To show my geeky side, one of Leopard’s features that I anticipated the most is the enhancements to the Folder Actions engine. In Tiger, if you had multiple folders with folder actions, those actions don’t run concurrently. They run back to back. So if folder 1 fires its action and it takes a while to complete, folder 2 won’t fire its action until folder 1′s action ends. Leopard’s feature list promised to fix this.

However, not only they didn’t fix it, a bug seems to have broken Folder Actions further. Now, even if I have multiple folders with folder actions set up, only the first active one works. All the other ones don’t work at all. So now I have to choose which folder action I can live without and which ones are too crucial.

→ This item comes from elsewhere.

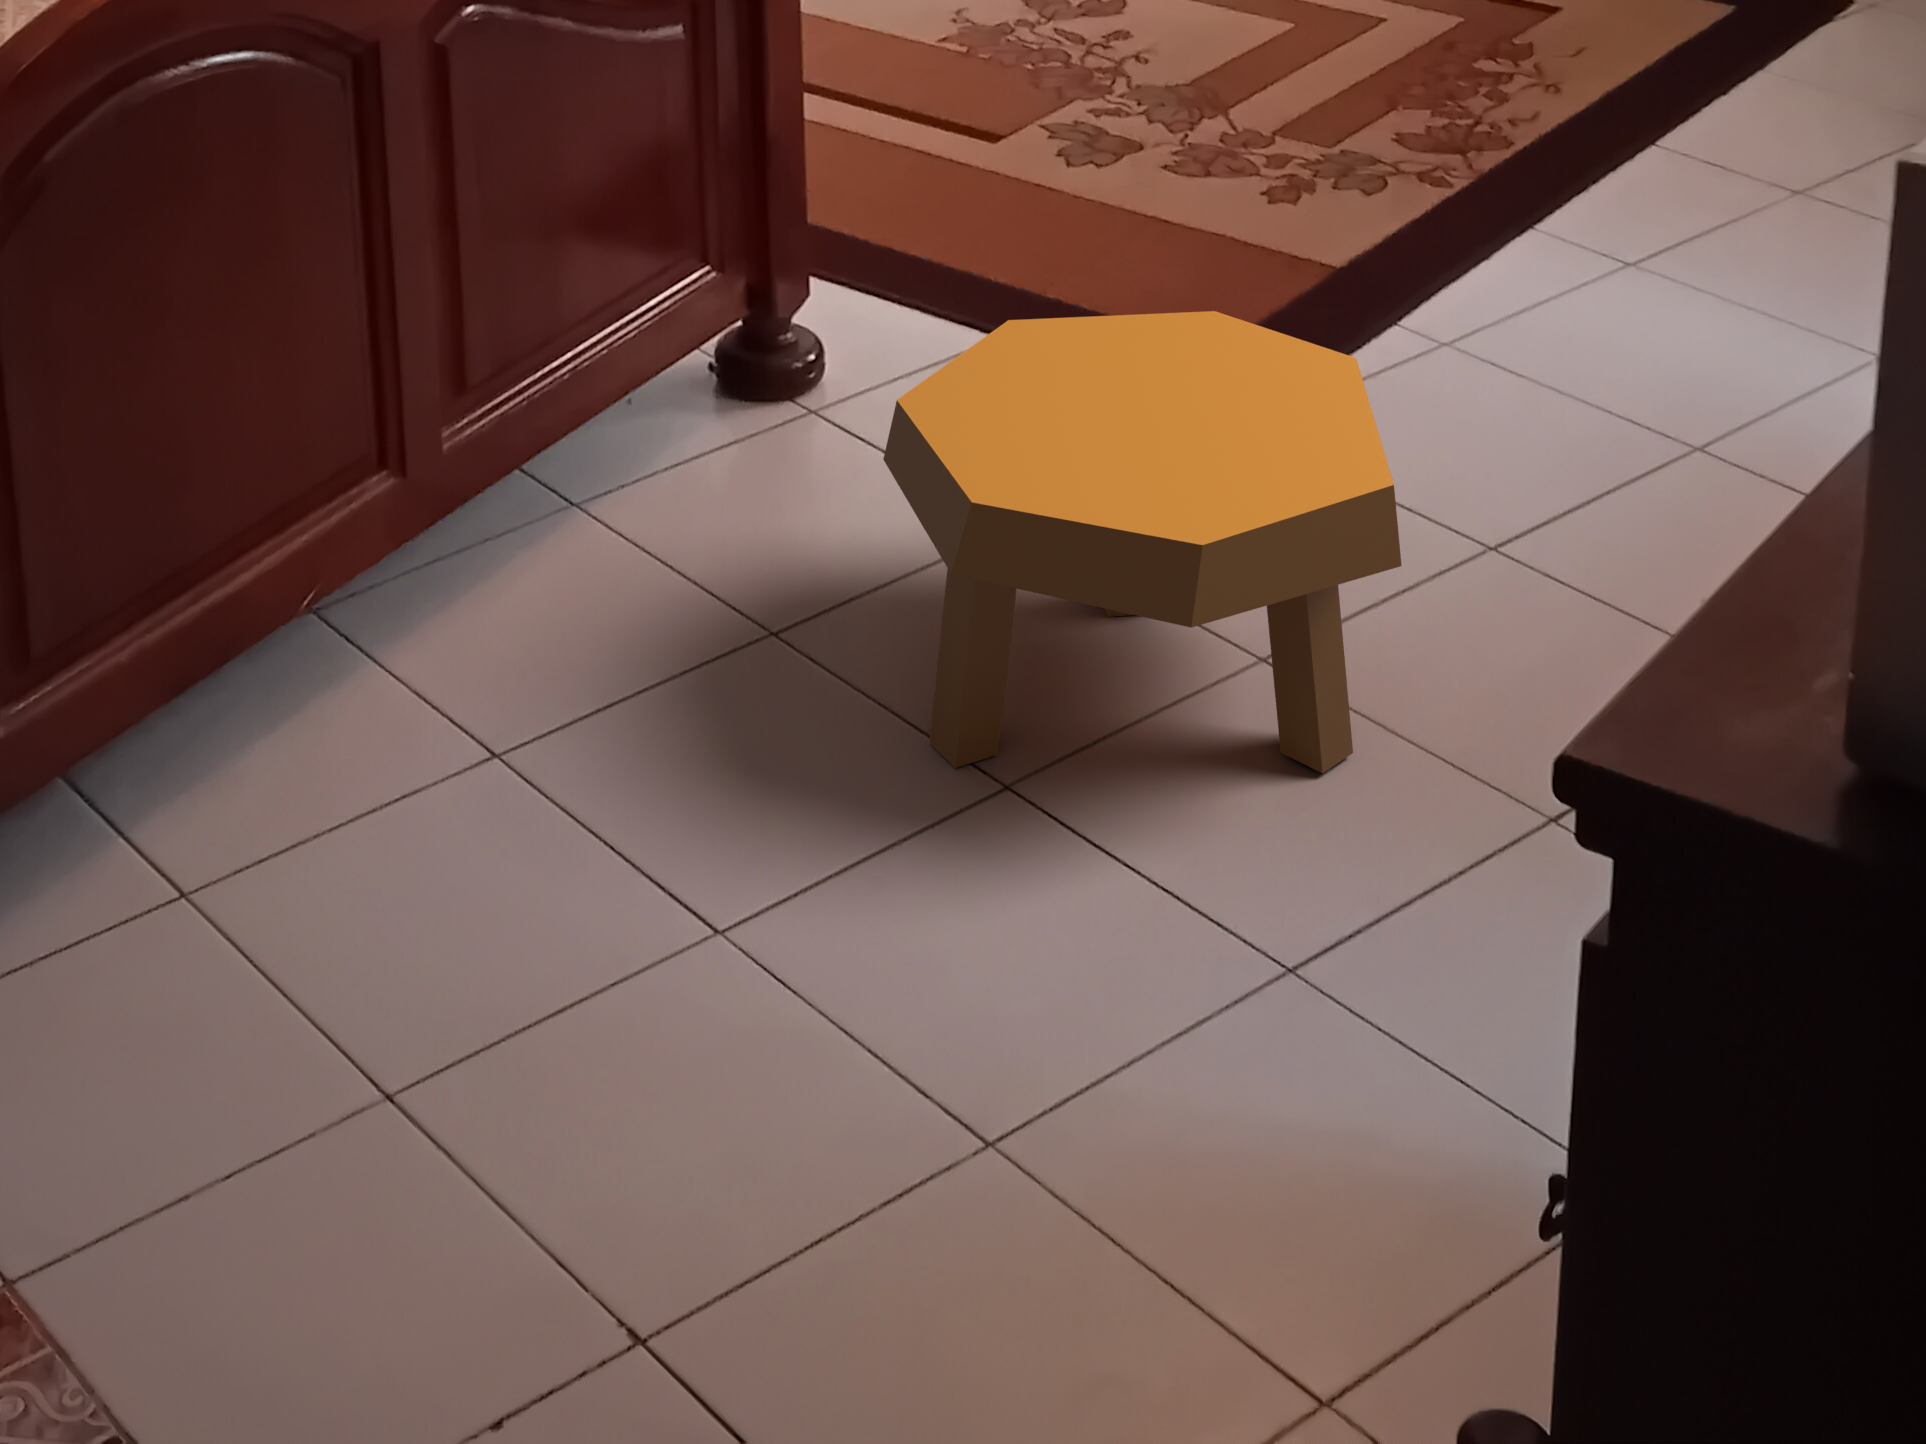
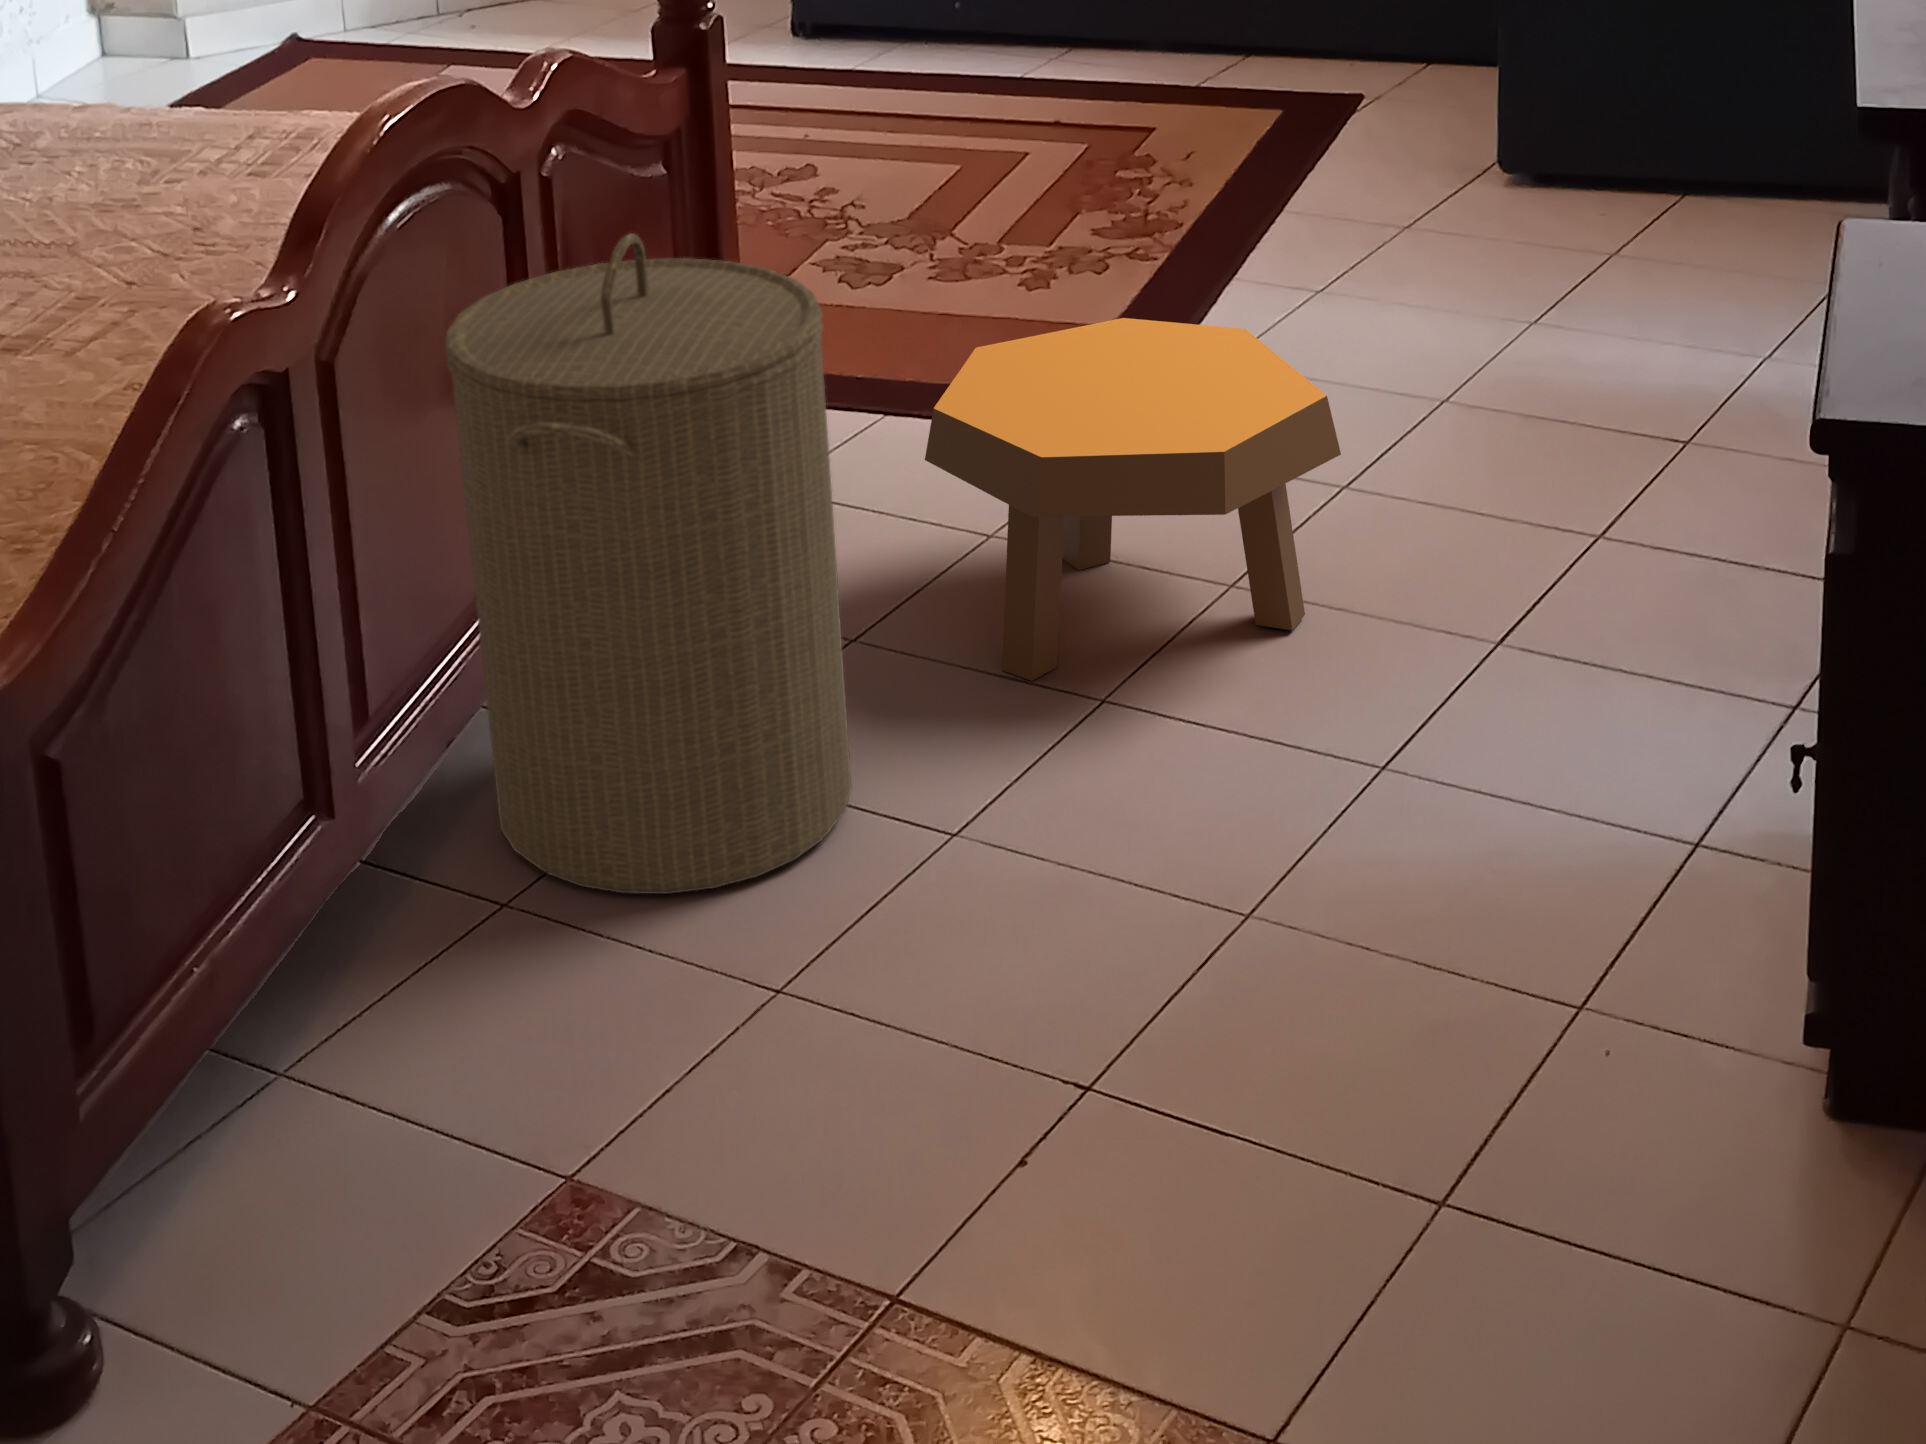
laundry hamper: none [163,167,653,976] -> present [445,233,851,894]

Well, I finally took the plunge. After yesterday’s problems installing it on my iBook, I took all the precautions that I can and took the plunge and installed it on my iMac.

Steps:

  • Buy a 1 TB drive from Costco.
  • Plug it in and realize it’s dead.
  • Exchange 1TB drive at Costco.
  • Plug it in and it works!
  • Check main drive using DiskWarrior
  • Make a bootable backup using Superduper
  • Install Leopard by doing an ‘Upgrade’ install.

Done!

All my settings seem to be working. Had a hiccup with my keychain. For whatever reason Leopard didn’t read it properly. But strangely, even though I created a new keychain with the same name, the new – supposedly empty – keychain had all my old passwords!

I haven’t bumped into any incompatibility yet with any of the software that I use regularly:

  • Path Finder
  • BBEdit
  • PowerMail
  • Interarchy
  • Hogwasher
  • Vienna
  • Adium
  • SpamSieve
  • Ulysses
  • Photoshop

So far so good. The only thing that needed work to get it back up to its previous working status was my Apache/PHP/Mysql.